- [Exercise]:
Please copy each line of the listing below in which the word "tfield" appears.

- [Supplied entries]:
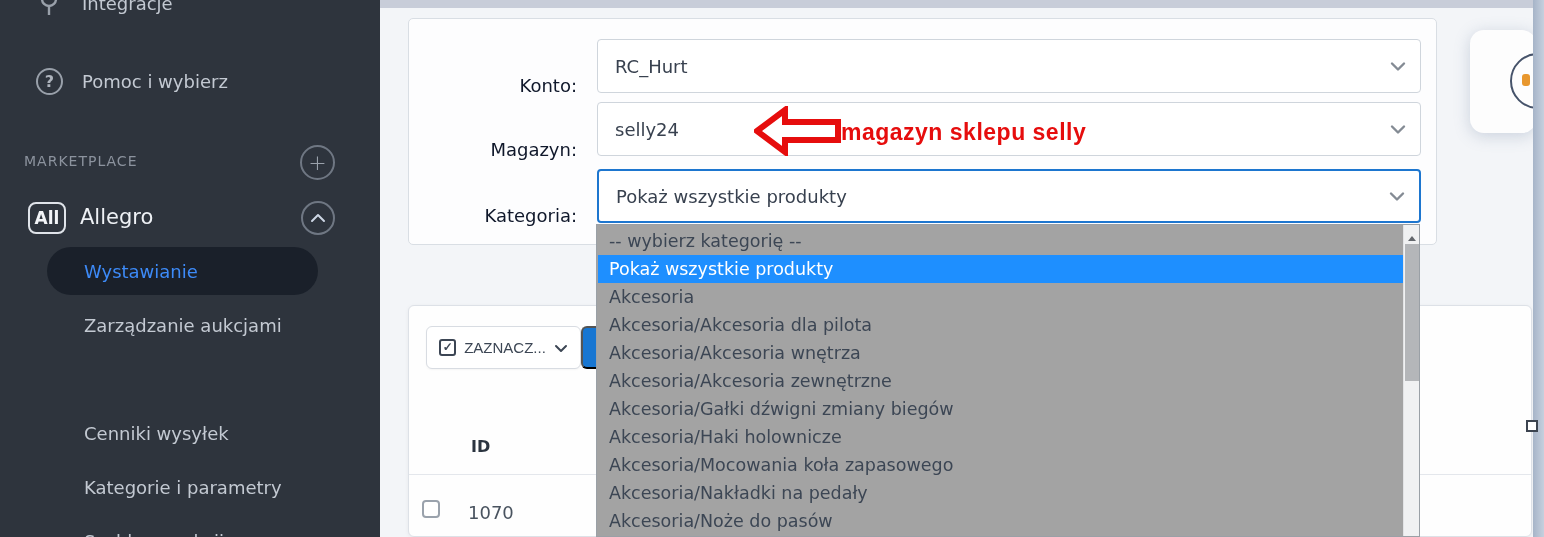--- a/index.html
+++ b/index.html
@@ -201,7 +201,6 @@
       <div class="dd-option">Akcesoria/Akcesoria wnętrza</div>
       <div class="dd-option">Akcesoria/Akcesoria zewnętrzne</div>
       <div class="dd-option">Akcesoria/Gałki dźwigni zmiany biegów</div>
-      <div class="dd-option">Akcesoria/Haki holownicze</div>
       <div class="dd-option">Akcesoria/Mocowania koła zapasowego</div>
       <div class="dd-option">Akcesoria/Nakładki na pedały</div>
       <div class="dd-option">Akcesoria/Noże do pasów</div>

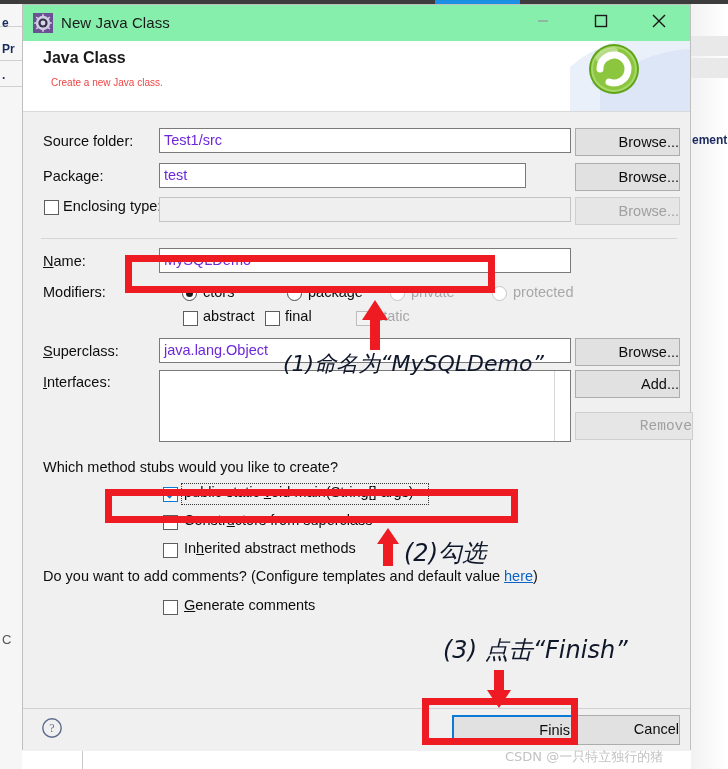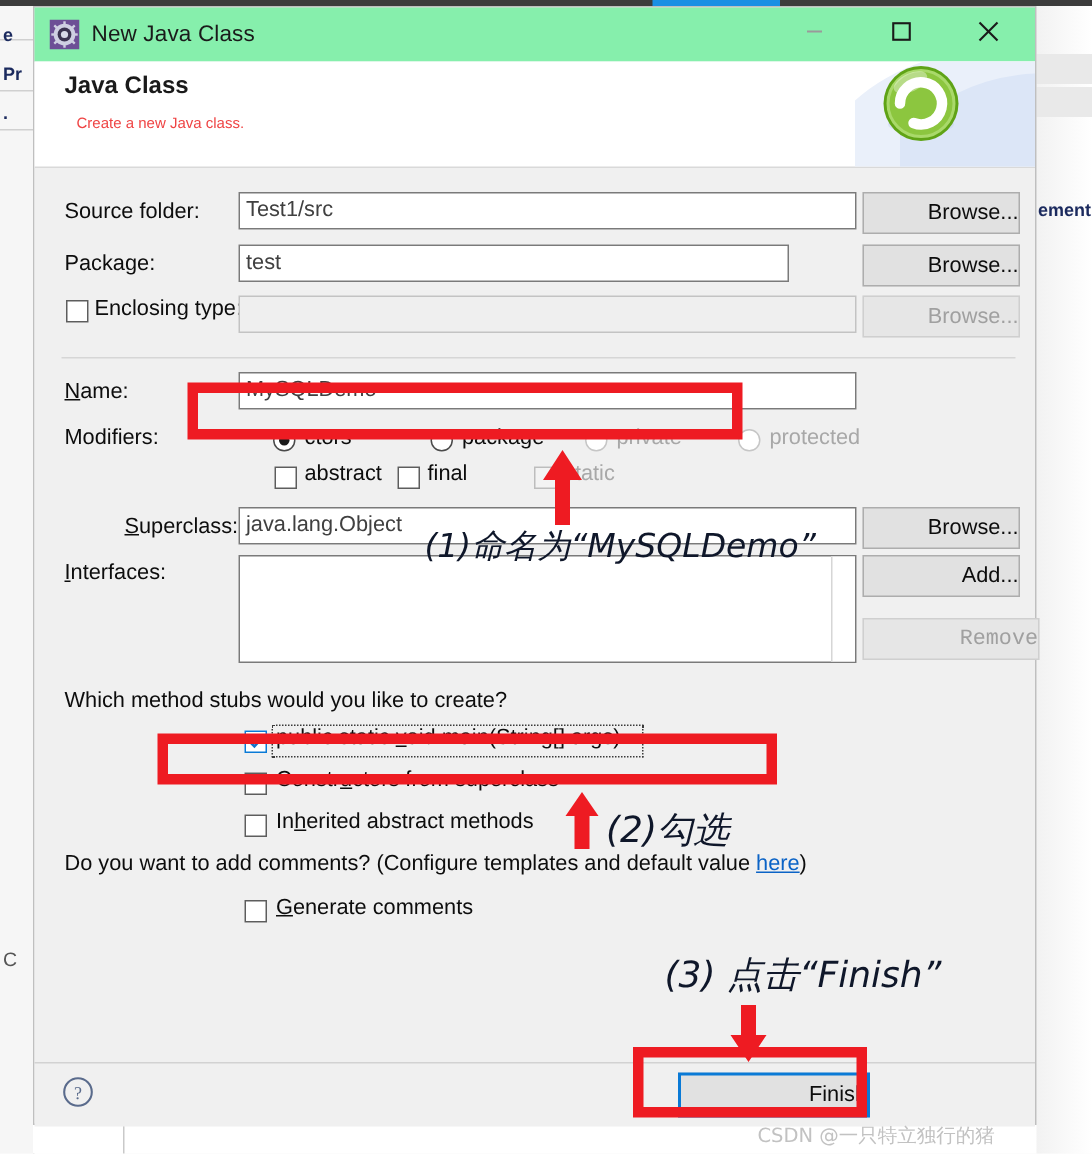--- a/index.html
+++ b/index.html
@@ -47,7 +47,7 @@
   .lbl u{text-decoration:underline;}
 
   .tfield{position:absolute;background:#ffffff;border:1px solid #7a7a7a;box-sizing:border-box;
-          font-size:14.5px;color:#404040;padding:2px 4px;line-height:19px;}
+          font-size:14.5px;color:#6d28d9;padding:2px 4px;line-height:19px;}
   .tfield.disabled{background:#efefef;border:1px solid #c3c3c3;}
 
   .btn{position:absolute;box-sizing:border-box;background:#e1e1e1;border:1px solid #adadad;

- [Result of the exercise]:
   .tfield{position:absolute;background:#ffffff;border:1px solid #7a7a7a;box-sizing:border-box;
   .tfield.disabled{background:#efefef;border:1px solid #c3c3c3;}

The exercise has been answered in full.